◆ ACTIVITY ◆
Would you retype the whole listing exactly?
(Beginning of DATA IN THIS EXERCISE)
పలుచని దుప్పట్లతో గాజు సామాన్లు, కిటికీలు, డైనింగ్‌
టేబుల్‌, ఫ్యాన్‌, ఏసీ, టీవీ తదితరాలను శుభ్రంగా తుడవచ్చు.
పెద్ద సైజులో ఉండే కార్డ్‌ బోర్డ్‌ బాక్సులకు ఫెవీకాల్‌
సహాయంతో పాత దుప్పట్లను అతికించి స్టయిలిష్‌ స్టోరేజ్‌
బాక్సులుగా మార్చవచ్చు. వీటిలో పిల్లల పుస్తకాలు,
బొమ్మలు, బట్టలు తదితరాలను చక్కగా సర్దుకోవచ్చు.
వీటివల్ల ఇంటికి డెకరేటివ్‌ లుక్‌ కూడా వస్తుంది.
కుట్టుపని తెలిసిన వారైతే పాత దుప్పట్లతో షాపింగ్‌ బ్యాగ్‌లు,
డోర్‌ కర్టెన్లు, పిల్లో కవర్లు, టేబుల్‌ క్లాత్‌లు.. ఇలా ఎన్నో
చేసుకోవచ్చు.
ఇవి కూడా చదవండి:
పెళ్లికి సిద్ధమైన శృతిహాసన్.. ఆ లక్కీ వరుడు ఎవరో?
(End of DATA IN THIS EXERCISE)
◆ WRITTEN SOLUTION ◆
పలుచని దుప్పట్లతో గాజు సామాన్లు, కిటికీలు, డైనింగ్‌
టేబుల్‌, ఫ్యాన్‌, ఏసీ, టీవీ తదితరాలను శుభ్రంగా తుడవచ్చు.
పెద్ద సైజులో ఉండే కార్డ్‌ బోర్డ్‌ బాక్సులకు ఫెవీకాల్‌
సహాయంతో పాత దుప్పట్లను అతికించి స్టయిలిష్‌ స్టోరేజ్‌
బాక్సులుగా మార్చవచ్చు. వీటిలో పిల్లల పుస్తకాలు,
బొమ్మలు, బట్టలు తదితరాలను చక్కగా సర్దుకోవచ్చు.
వీటివల్ల ఇంటికి డెకరేటివ్‌ లుక్‌ కూడా వస్తుంది.
కుట్టుపని తెలిసిన వారైతే పాత దుప్పట్లతో షాపింగ్‌ బ్యాగ్‌లు,
డోర్‌ కర్టెన్లు, పిల్లో కవర్లు, టేబుల్‌ క్లాత్‌లు.. ఇలా ఎన్నో
చేసుకోవచ్చు.
ఇవి కూడా చదవండి:
పెళ్లికి సిద్ధమైన శృతిహాసన్.. ఆ లక్కీ వరుడు ఎవరో?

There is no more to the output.